I'm working on a circuit that needs a buffer. I was going to use the OPA344 as is rail to rail.
The input voltage range at pin 3 is from 0.18V to 3.1V and the output goes to an analog input of a microchip.
Within that wide range there are other smaller ranges that the software uses to make decisions, for example from 0.18 to .28 blue .38 to .58 red .78 to .98 green etc.
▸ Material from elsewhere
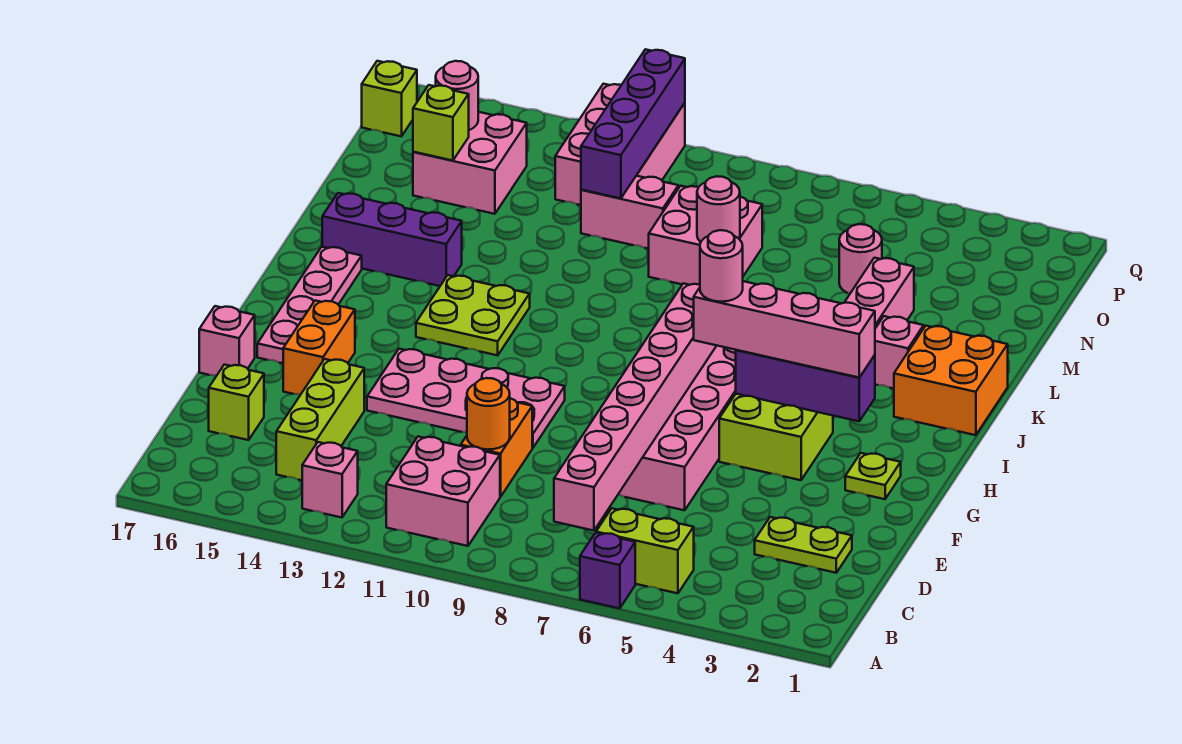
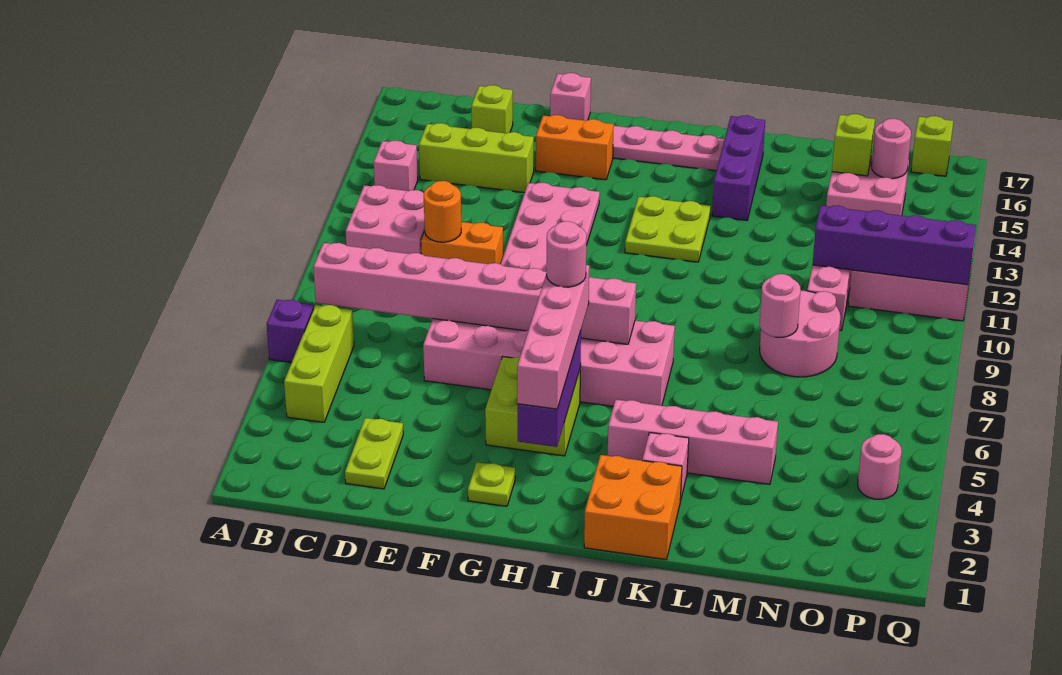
lime 1x2 brick [596,508,694,593] -> lime 1x3 brick [284,305,354,422]
pink 2x2 brick [649,186,762,285] -> pink 2x2 round brick [760,291,840,377]
pink 1x1 round brick [839,224,882,293] -> pink 1x1 round brick moved to [858,434,902,499]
One thing I noticed is that the OPA344 datasheet mentions there is a transition region where a small discontinuity may occur. From the datasheet it looks like problems can occur between 1.5 to 2.5V input voltages as the opamp switches rails. So I don't think this will be a good part for this application. I need something that's stable through the entire range of 0.180V to 3.1V.

Any ideas?
unityopa344.PNG
 
Note the opamp has rail to rail output range, but not input. Input needs to stay lower than Vcc-1.5V, so less than 1.8V in your case. Where in the datasheet do they talk about this discontinuity?
 
The OPA344 opamp has an input voltage range that is a little more than rail-to-rail. It is done with two differential pairs at the inputs, an N-channel one and a P-channel one. Page 9 of the datasheet describes the discontinuity as it switches between the differential pairs.
 
The amp could be used in inverting mode. If you can stand inversion. Then the inputs will be at 1/2 supply all the time.
 
So how can I prevent errors in this continuity range? Just stay out of it?
That discontinuity is likely so small you would have extreme difficulty even measuring it, much less is it likely to be large enough to have any detectable effect whatsoever on your circuit's operation. You're wasting your time worrying about it.